Cãt a l’apovrismã de la lãg, je ne pãs pa ce la critic soua solid : ãcor un foua, l’èspañol e l’italiĩ ne sõ pa dè lãg povr or il s'écriv de mañèr totalmã fonétic.

La pert d’ĩformasiõ sur la fõcsiõ gramatical n’è pa forsémã ĩportãt nõ plu : cõbiĩ de lang fõcsion trè biĩ sã fõcsiõ gramatical préciz ? Un sel egzãpl : ãn ãnglè, « same » pet ètre ĩn adjectif ou ĩn nõ sã ce sa poz ĩ problèm.

Acsã loco

Cèlce cèstiõ pev se pozé consernã la priz ã cõt dèz acsã réjiono. Ãn èfè, dã le nor de la Frãs, õ distĩg « é » de « è », alor ce « un » e « in » se pronõs parei. Dã le sud, s’è le cõtrèr. Sur se tip de pouĩ, il fodra fèr dè choua. De la découl ĩ cõsta ĩportã : l’ortograf ne poura pa ètr totalmã fonétic : c’õ soua dã le nor ou dã le sud, il fodra se cresé la tèt pour écrir sertĩ mo. Sela di, sa parè minim par rapor oz avãtaj sur tou lez otre mo.

Finisõz-ã

Troua pouĩ pour finir :
- je pãsè ce lè lièzõ poserè ĩ gro problèm mè il n’ãn è riĩ. Il sufi d’écrir com sa se pronõs ;
- la cãtité de siñ diacritic èt ĩportãt ; s’è révélater de la divèrsité dè vouaiel ã frãsè ;
- l’ortograf c’õn obtiĩ n’è pa trè louĩtèn de sel du créol de la Réuniõ. Or s’è lizibl, mèm s’il fo s’i prãdr a voua ot d’abor.

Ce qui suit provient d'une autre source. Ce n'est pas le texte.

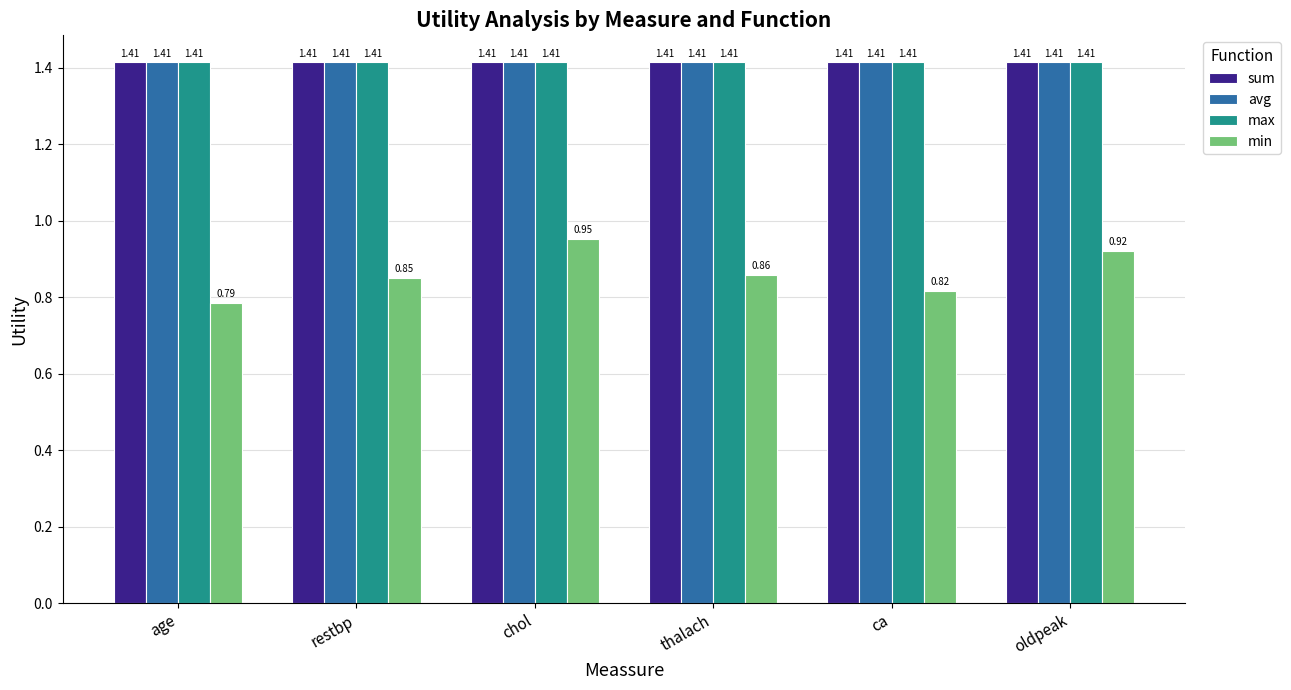

What is the sum of all min values?

5.2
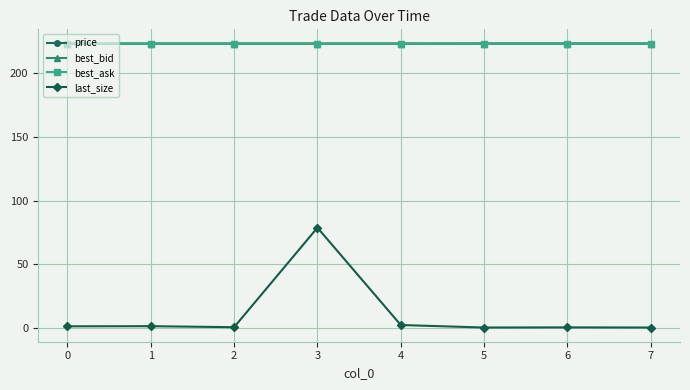

What is the value of the price point at the 3rd from the left?

223.5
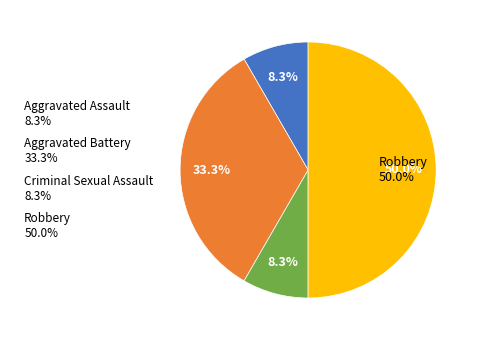

What is the largest slice in the pie chart?

Robbery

Ãfĩ, ĩ peti test : cõbiĩ de mo sõ resté ortografié com d’abitud dã se cour text ? A pe prè 25%, e surtou dè mo trè cour, tou le rest a chanjé. Dõc tou lèz otre mo s’écriv ojourdui de mañèr ãbigu. Sa fè réfléchir qã mèm. Il ne fo pa s’étoné aprè sa ce lè fot soua frécãt.

à mèm tã, õ pe désidé ce l’aprãtisaj de l’écritur prãdra dèz ané é ce, de tout fasõ, le frãsè èt un lãg difisil. S’è le ca du chinoua.




… Celui-là, je veux bien être pendu si quelqu’un le lit jusqu’au bout.